Three letters from readers Chuck Clarkson, Regina Day, and Harvey and Bette Craig...

LETTERS: On the seniors parking pass and garbage collection

Garbage, snow removal, and the seniors parking pass

An open letter to city council:

There have been many complaints about the snow removal not being adequate.

I believe that in spite of the very heavy and continuous snow fall, the city public works department under very adverse conditions did a good job of keeping our main city streets clear.

Garbage collection: the question is what do we do about bears and dogs that will undoubtedly be very interested in the contents.

This will result in said garbage being strewn over whole areas which will be unhealthy as well as an eye sore for our beautiful city.

The increase in the senior citizens parking pass from $30 to $90 in the opinion of this writer is nothing more than gouging. Should not the city live up to its own and the province of BC’s criteria for the caring and well being of its senior citizens?

Chuck Clarkson


Seniors parking pass no longer convenient

Senior’s parking: We wonder how many seniors are like us we got the $30.00 pass for the convenience of not having change to feed the meter. We never used it enough to pay for itself anyway but felt it was worth the convenience.

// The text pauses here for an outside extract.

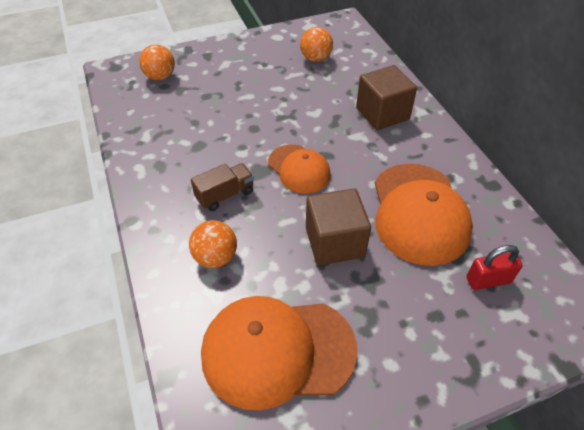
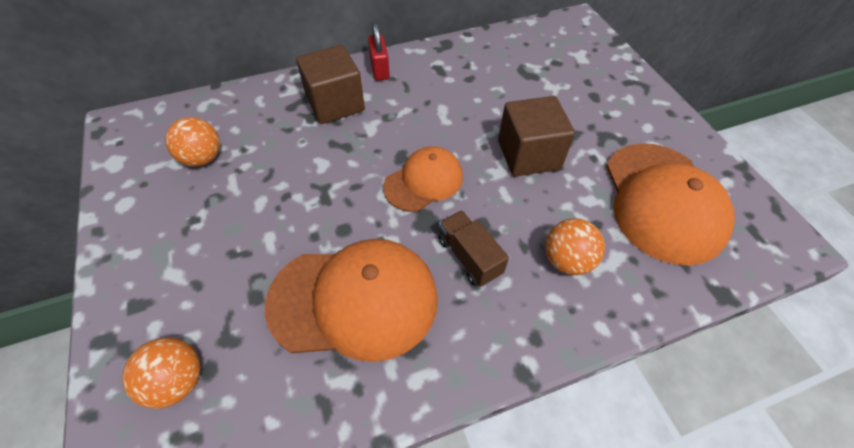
camera: 90 degrees left, 5 degrees up
(419, 213) = (484, 92): orange cap -> orange cap (354, 300)
(488, 280) = (553, 63): red padlock -> red padlock (380, 69)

We will not be getting the pass as we are not willing to donate that much for convenience. If there are many like us the city may actually lose money, even when the regular fees rise.

We feel it is a sneaky way to phase out this program altogether. An added insult is dropping of the seniors dog license concession.

Harvey and Bette Craig



Seniors are living on less income

Ageism is alive and well in the City of Nelson. Increasing seniors’ parking passes by 200 per cent to realize $30,000 indicates a serious level of ignorance among those proposing and supporting this increase. Seniors, for the most part live on fixed incomes.

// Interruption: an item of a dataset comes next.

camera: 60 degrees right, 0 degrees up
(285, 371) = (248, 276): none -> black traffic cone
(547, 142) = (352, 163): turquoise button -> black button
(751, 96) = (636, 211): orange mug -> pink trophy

The increase in CPP and OAS amounted to 1.3 per cent in January 2017. The City is increasing property taxes by 4.8 per cent which will probably be higher if school taxes and regional district assessments increase.

The province has increased MSP premiums. We know that hydro and other utilities costs are increasing. Food costs are set to increase.

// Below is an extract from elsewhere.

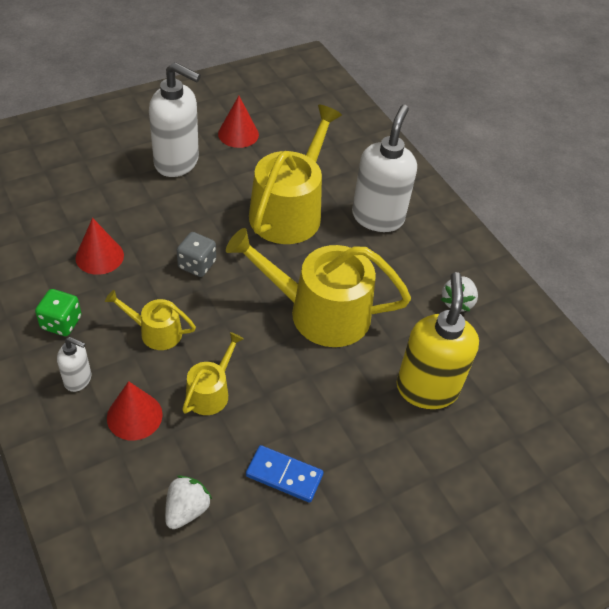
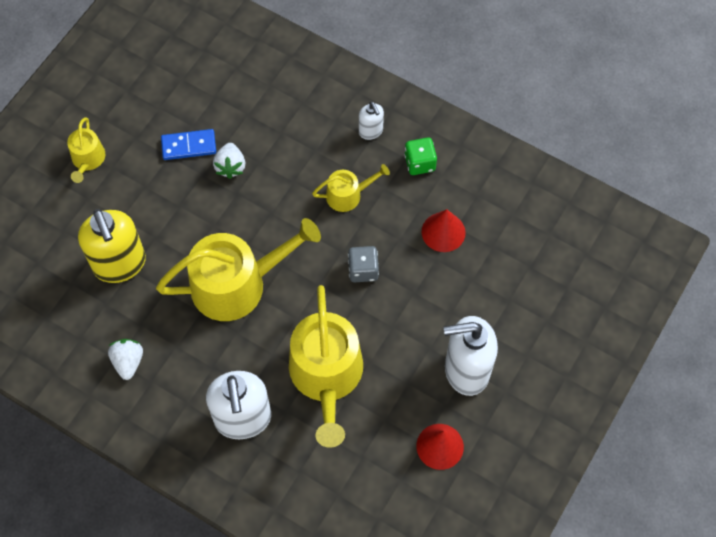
camera: 155 degrees right, 15 degrees up
(78, 379) = (371, 131): white soap dispenser -> white soap dispenser turned 105 degrees counterclockwise
(134, 416) = (313, 129): red cone -> none
(186, 509) = (237, 94): white strawberry -> white strawberry (230, 166)
(210, 392) = (275, 173): yellow watering can -> yellow watering can (87, 160)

The bottom line is seniors are living on less. The BC Seniors’ Advocate has identified that 30 per cent of senior seniors live at or below the poverty line.

Demographic numbers in BC indicate that in BC all levels of income for seniors has decreased by 5.7 to 6.7 per cent since 2013.

I would suggest to the council that they have a look at the BC Seniors’ Advocate’s reports to get a clearer understanding of what this cavalier proposal really means to seniors. Less seniors downtown means less merchant income.